Many Filipinos witnessed similar scenes after Super Typhoon Yolanda devastated Tacloban and neighboring provinces. While entire communities were flattened by powerful winds and storm surges, numerous Iglesia Ni Cristo houses of worship remained standing and became recognizable landmarks amid the destruction.
That consistency should not be dismissed as mere coincidence. Rather, it should serve as a challenge to both government and private developers.
Why do some structures collapse?
The answer is not mysterious. Strong buildings are the product of sound engineering, quality materials, disciplined execution, and a refusal to compromise on safety. The Iglesia Ni Cristo's churches/chapels offer visible proof of what can happen when those principles are treated as non-negotiable.
In the Philippines, we often describe earthquakes, typhoons, and floods as unavoidable acts of nature. That's true. But the collapse of poorly built structures is not an act of nature. It's the result of human decisions.
When local building codes are treated as mere suggestions, or when safety oversight is bypassed to save a peso, human lives are the ultimate price.
As Mindanao mourns its dead, government officals, engineers, contractors, and policymakers should pay close attention to the lesson standing in General Santos City.
The lesson is not simply that an old building survived. The lesson is that a structure built according to high standards can withstand forces that destroy weaker ones.
The Iglesia Ni Cristo chapel that remained standing amid devastation is more than a symbol of resilience. It's a reminder that durability is not accidental.

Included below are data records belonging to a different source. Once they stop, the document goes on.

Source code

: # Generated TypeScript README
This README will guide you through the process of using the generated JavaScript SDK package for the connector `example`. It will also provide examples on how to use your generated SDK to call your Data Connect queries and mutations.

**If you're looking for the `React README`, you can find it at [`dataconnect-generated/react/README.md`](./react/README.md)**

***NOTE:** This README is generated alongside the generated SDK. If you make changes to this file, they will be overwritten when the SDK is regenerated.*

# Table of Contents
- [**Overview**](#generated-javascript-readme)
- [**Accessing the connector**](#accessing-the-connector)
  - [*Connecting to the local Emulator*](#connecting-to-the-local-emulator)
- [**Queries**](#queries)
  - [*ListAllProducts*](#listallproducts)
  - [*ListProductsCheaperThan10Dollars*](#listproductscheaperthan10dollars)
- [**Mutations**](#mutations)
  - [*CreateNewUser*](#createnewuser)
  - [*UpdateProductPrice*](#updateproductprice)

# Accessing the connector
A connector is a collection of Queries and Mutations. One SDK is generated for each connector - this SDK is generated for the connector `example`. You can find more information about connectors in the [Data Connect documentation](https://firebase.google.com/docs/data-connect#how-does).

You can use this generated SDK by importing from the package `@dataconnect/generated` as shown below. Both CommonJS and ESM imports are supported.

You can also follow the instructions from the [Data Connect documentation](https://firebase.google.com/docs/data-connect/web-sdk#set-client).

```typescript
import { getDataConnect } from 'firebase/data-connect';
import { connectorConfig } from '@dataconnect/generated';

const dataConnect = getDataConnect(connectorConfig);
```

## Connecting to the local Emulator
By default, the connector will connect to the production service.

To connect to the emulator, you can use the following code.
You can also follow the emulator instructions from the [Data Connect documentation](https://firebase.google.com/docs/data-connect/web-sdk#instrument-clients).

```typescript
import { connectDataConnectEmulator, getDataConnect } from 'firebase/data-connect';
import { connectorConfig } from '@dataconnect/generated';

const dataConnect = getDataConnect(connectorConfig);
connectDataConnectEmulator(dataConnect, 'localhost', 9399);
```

It's planned, funded, engineered, and built.
If a 56-year-old INC house of worship can endure a massive earthquake while neighboring structures crumble, then there is no reason our modern schools, hospitals, government offices, and commercial buildings cannot do the same.
The image in General Santos City should stay with us long after the debris is cleared: one building collapsed, another stood firm.
The difference may well be between cutting corners and refusing to do so.